> **PASSAGE TO READ**:
---*---
Ten years, one hundred and twenty months, around five hundred and twenty one weeks and about three thousand six hundred and fifty two days. A decade of time. Time that I hope will be filled with happiness.

Wednesday, 12 September 2018

NHS 70

Apologies for the lack of blog posts recently. I have been struggling with chronic wrist and hand pain making typing difficult. I think it is some kind of repetitive strain injury although the doctor did say I had pulled a tendon, only I have no recollection of doing it. I have just finished a day at work and was reminded of a short piece I wrote for their website a couple of months ago for the NHS 70 celebrations. You can read all about how I represented them at Westminster Abbey by clicking here.


Monday, 13 August 2018

Operation Calvin

Guide Dogs. We all hear about how great and wonderful they are. Aren’t they clever, don’t they do an amazing job. Yes, they are life changers. They give blind and partially sighted people more confidence to get out and about. What people sometimes forget is that ultimately they are just dogs and not super heroes. They need feeding, spending, playtime, love and care. Whilst the owner is reliant on the dog when walking, at all other times the dog is dependent on the owner.

I have had a tough time with Calvin over the last couple of months. In June I discovered a lump on the inside of one of his back legs. I was sure it must be a fatty lump as he has hundreds even though this one was sturdier to the touch. I took him to the vets to get it aspirated and was pleased when they confirmed that it was indeed most likely a fatty lump and therefore pretty much harmless. When the vet suggested removing it because of its position and its possibility to affect Calvin’s mobility if it grew I was a little taken aback. Since Guide Dogs pay for Calvin’s treatment I contacted them for advice and was pretty certain that they would say just to leave it. I was then surprised when they agreed it should be removed in order to avoid a bigger operation in the future if the lump enlarged.
---*---
> **TASK TO COMPLETE**:
Quote the blog excerpt word for word, starting with "Ten years, one" and going on through "by clicking here.".

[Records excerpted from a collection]
---*---
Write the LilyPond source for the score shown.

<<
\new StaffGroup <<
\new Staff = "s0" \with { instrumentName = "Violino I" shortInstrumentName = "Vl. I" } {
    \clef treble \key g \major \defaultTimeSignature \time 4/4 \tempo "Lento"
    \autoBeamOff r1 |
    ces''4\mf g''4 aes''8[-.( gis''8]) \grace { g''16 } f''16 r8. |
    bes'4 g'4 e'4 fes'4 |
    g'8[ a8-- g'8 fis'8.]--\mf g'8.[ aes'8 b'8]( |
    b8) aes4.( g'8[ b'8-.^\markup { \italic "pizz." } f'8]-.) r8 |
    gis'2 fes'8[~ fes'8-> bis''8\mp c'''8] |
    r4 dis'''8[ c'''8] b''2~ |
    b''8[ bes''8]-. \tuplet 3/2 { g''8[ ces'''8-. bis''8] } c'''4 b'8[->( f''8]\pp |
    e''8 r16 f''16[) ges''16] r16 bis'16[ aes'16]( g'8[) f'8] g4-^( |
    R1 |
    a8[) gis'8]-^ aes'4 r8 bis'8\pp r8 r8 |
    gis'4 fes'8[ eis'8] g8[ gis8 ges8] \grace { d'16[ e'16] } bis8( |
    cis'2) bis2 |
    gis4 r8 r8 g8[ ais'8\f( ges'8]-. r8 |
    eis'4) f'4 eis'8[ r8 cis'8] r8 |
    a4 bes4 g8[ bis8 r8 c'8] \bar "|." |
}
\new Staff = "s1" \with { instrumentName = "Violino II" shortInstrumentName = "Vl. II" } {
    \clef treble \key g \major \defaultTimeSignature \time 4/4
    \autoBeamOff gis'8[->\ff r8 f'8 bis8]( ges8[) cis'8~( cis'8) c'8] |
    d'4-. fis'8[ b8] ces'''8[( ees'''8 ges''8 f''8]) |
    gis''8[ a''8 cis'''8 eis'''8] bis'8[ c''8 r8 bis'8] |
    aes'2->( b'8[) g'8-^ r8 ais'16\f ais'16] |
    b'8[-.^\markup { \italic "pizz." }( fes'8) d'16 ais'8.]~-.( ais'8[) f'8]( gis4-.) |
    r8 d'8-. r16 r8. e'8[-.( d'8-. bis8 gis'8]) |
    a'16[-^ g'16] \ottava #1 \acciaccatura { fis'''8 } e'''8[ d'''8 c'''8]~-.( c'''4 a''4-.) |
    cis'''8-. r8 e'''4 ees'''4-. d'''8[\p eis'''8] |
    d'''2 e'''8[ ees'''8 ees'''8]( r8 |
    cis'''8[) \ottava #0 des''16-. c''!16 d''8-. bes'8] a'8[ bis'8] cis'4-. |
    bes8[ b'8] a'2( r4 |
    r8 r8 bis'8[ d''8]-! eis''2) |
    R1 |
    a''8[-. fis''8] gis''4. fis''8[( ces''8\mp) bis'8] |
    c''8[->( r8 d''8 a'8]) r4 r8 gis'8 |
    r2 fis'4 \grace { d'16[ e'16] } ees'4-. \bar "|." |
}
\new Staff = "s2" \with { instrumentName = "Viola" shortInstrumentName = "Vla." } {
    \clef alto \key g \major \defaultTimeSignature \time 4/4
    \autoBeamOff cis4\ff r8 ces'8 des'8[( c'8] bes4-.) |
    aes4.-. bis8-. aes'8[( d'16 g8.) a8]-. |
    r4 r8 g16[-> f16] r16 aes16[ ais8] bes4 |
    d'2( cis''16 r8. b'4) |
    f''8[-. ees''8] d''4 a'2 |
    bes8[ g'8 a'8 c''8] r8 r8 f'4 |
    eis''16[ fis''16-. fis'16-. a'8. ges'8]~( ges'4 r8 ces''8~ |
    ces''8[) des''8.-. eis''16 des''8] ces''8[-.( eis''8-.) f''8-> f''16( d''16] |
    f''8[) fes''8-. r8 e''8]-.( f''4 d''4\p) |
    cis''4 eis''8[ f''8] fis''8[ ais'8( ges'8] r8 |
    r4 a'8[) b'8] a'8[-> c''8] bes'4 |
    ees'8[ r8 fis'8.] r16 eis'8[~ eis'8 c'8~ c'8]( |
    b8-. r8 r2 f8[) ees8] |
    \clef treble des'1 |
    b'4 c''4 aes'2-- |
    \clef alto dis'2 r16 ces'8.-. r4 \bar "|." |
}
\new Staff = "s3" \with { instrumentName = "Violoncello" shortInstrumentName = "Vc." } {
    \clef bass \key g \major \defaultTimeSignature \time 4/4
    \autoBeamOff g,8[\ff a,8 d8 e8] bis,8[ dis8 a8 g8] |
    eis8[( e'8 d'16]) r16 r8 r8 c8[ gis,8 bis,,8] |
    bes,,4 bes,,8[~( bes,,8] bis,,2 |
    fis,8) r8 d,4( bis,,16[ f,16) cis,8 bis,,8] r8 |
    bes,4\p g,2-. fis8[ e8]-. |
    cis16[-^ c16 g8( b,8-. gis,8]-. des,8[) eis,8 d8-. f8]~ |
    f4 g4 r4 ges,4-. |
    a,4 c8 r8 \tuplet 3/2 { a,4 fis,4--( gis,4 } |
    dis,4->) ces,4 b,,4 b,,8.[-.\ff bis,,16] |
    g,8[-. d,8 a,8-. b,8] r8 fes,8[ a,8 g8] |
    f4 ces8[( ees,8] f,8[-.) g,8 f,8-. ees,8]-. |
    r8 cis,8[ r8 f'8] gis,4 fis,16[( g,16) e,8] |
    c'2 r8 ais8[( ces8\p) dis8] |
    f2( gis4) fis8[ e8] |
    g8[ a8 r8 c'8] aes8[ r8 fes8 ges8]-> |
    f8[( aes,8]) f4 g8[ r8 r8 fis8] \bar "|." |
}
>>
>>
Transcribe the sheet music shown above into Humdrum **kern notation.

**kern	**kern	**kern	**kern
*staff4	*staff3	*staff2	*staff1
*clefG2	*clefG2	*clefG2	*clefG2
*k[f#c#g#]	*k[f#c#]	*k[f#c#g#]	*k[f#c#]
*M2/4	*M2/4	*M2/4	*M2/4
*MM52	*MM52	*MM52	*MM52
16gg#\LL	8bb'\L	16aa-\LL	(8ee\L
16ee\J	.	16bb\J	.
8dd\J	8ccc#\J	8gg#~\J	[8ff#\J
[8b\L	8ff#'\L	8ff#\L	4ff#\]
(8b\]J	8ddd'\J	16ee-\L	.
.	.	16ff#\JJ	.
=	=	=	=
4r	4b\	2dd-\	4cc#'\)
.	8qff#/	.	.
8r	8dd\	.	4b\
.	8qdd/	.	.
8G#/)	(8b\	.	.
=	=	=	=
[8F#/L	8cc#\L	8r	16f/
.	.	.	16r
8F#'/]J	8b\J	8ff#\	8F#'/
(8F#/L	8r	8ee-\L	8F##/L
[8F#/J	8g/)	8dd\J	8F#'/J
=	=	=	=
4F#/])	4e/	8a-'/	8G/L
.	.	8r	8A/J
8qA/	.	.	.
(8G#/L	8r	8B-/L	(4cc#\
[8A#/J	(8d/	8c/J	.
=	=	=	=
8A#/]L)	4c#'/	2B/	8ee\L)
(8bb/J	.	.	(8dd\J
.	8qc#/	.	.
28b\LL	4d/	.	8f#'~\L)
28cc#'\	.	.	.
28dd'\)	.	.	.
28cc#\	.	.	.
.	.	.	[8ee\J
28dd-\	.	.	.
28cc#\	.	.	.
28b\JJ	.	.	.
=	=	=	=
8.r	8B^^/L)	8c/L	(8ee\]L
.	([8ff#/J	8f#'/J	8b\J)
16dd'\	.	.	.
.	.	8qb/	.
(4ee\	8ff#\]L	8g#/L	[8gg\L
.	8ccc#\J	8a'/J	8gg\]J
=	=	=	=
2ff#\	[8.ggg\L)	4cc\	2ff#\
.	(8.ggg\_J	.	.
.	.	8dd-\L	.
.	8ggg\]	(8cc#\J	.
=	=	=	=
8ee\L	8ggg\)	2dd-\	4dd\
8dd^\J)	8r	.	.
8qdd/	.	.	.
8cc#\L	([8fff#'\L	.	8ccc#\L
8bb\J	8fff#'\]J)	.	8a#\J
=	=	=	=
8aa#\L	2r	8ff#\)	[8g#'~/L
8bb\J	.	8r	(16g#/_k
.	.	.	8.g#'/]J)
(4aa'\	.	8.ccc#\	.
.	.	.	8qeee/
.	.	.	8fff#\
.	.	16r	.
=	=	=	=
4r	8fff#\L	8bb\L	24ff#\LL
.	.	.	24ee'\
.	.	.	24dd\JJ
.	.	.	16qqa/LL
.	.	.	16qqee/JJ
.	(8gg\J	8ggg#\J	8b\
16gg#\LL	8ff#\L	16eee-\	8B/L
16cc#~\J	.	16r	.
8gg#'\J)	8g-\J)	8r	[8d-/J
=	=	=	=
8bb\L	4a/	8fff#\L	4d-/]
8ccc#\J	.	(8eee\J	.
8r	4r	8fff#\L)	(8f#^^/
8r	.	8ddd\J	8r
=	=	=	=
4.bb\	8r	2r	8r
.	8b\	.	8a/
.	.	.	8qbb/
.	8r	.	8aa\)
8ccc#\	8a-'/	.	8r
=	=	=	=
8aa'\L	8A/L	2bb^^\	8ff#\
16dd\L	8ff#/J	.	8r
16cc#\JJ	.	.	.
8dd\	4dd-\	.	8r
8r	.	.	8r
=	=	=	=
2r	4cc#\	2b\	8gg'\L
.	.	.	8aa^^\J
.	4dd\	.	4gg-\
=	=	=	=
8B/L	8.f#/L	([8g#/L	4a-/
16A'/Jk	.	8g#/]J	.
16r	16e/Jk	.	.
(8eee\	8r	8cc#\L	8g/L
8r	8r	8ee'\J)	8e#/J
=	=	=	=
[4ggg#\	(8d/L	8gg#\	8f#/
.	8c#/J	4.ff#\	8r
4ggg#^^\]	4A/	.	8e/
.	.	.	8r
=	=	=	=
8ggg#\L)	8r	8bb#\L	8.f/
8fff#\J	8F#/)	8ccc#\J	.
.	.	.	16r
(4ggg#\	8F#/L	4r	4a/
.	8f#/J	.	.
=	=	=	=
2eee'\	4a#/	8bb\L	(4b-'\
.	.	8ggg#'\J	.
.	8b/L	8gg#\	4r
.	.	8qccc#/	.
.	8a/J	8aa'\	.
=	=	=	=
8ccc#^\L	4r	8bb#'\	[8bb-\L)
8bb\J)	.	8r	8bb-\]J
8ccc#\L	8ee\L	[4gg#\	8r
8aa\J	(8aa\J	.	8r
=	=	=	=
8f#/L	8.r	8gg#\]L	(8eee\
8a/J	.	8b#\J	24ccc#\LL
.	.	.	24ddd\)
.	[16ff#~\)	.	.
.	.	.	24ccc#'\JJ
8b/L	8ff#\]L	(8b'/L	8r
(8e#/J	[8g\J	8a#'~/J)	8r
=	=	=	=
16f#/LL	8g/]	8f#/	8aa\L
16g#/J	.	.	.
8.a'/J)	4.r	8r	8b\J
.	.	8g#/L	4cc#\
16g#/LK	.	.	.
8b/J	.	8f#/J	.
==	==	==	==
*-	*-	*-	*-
---*---
> **OUTPUT FOR THIS TASK**:
Ten years, one hundred and twenty months, around five hundred and twenty one weeks and about three thousand six hundred and fifty two days. A decade of time. Time that I hope will be filled with happiness.

Wednesday, 12 September 2018

NHS 70

Apologies for the lack of blog posts recently. I have been struggling with chronic wrist and hand pain making typing difficult. I think it is some kind of repetitive strain injury although the doctor did say I had pulled a tendon, only I have no recollection of doing it. I have just finished a day at work and was reminded of a short piece I wrote for their website a couple of months ago for the NHS 70 celebrations. You can read all about how I represented them at Westminster Abbey by clicking here.